Spain is about to enter a full-scale Crisis.
A few facts about Spain:
• Total Spanish banking loans are equal to 170% of Spanish GDP.
• Troubled loans at Spanish Banks just hit an 18-year high.
• Spanish Banks are drawing a record €316.3 billion from the ECB
(up from €169.2 billion in February).
Spain is telling us point blank that disaster is looming.
With that in mind, I believe we have at most a month before Spain drags down the entire EU. The Spanish economy and banking system are too large to be bailed out. The IMF and ECB know this.
Moreover, worldwide banking exposure to Spain is well over €1 TRILLION. What impact do you think that might have on the EU which has an entire banking system that is leveraged at 26 to 1 (Lehman Brothers was leveraged at 30 to 1 when it collapsed)?
The Europeans have done a decent job so far of containing the Greek crisis. This one will not be able to be contained (and if you think that Greece had nothing at all to do with what’s happening in Spain, you’re fooling yourself). Spain’s economy is too big, and the rest of Europe has their own problems.

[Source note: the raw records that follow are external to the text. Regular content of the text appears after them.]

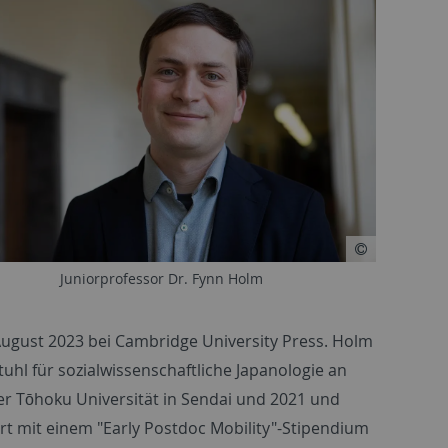
Juniorprofessor Dr. Fynn Holm
August 2023 bei
Cambridge University Press
. Holm
tuhl für sozialwissenschaftliche Japanologie an
der Tōhoku Universität in Sendai und 2021 und
rt mit einem "
Early Postdoc Mobility"-
Stipendium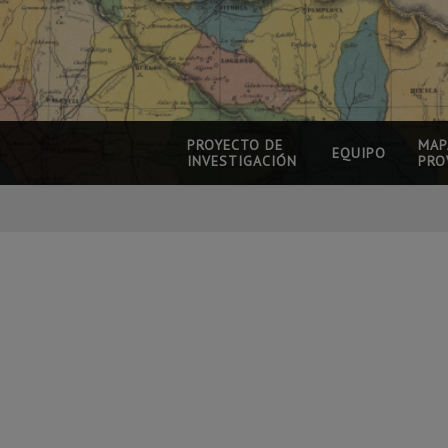
PROYECTO DE
MAP
EQUIPO
INVESTIGACIÓN
PRO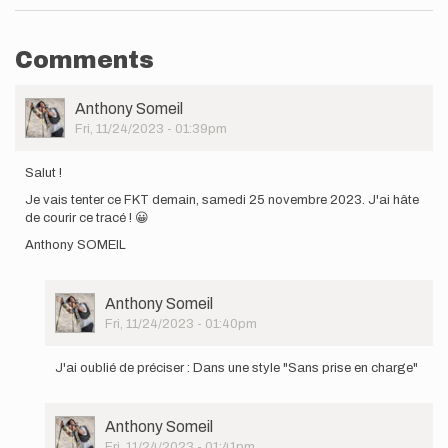
Comments
User
Anthony Someil
Picture
Fri, 11/24/2023 - 01:39pm
Salut !
Je vais tenter ce FKT demain, samedi 25 novembre 2023. J'ai hâte
de courir ce tracé ! 😀
Anthony SOMEIL
User
Anthony Someil
Picture
Fri, 11/24/2023 - 01:40pm
In
reply
J'ai oublié de préciser : Dans une style "Sans prise en charge"
to
Salut
!
User
Anthony Someil
Je
Picture
Fri, 11/24/2023 - 01:41pm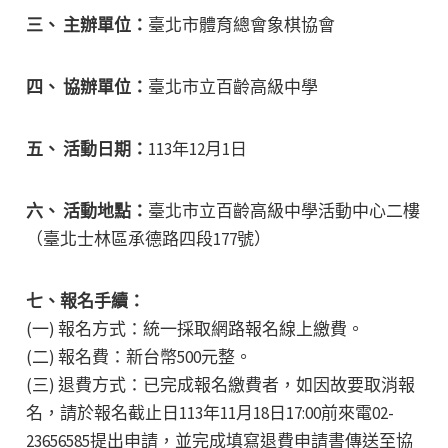
三、 主辦單位：
臺北市體育總會象棋協會
四、 協辦單位：
臺北市立百齡高級中學
五、 活動日期：
113年12月1日
六、 活動地點：
臺北市立百齡高級中學活動中心二樓
（臺北士林區承德路四段177號）
七、報名手續：
(一) 報名方式：統一採取網路報名線上繳費。
(二) 報名費：新台幣500元整。
(三) 退費方式：已完成報名繳費者，如因故要取消報
名，請於報名截止日113年11月18日17:00前來電02-
23656585提出申請，並完成填寫退費申請書傳送至協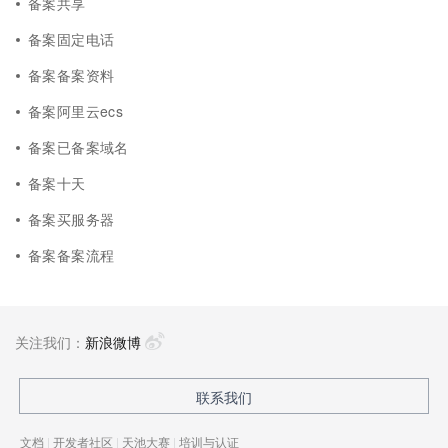
备案共享
备案固定电话
备案备案资料
备案阿里云ecs
备案已备案域名
备案十天
备案买服务器
备案备案流程
关注我们：
新浪微博
联系我们
文档
|
开发者社区
|
天池大赛
|
培训与认证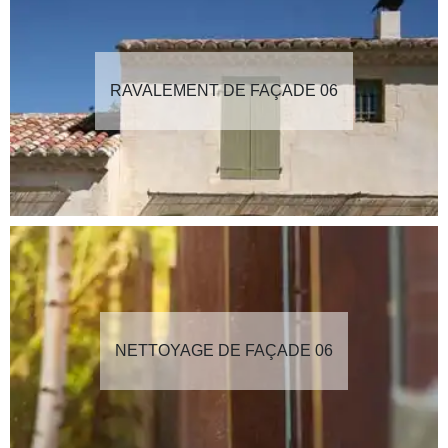
RAVALEMENT DE FAÇADE 06
NETTOYAGE DE FAÇADE 06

More European news from this weekend:
- German manufacturing shrinks at fasts pace since 2009
- Euro zone slump deepens unexpectedly in April
- France: Socialist Hollande wins first round, sets up run-off with Sarkozy
The first line is bad news because Germany has been the bright spot in the European economy of late. If it falters, there’s no one else to pick up the slack. The last is bad news because Sarkozy and Merkel have essentially been the power brokers behind staving off the Eurozone collapse. If Sarkozy is replaced by Hollande (and he will be…the odds look very long for Sarkozy right now), France and Germany will not be on the same page in this crisis. If they aren’t on the same page, it’s going to get much worse before it gets better.
And if you think that the Eurozone can go into recession without having a significant negative impact on the American economy, it’s time to put down the hash pipe.
UPDATE: Just because Greece may have a soft landing, don’t think everything there is sunshine and rainbows (from ZeroHedge): It’s official & As I Foretold Years Ago, Greece Is Now In a True Depression. Also from ZeroHedge, there’s this today regarding the Eurozone: “I Do Not Believe, Any Longer, That The Catastrophe Can Be Avoided”.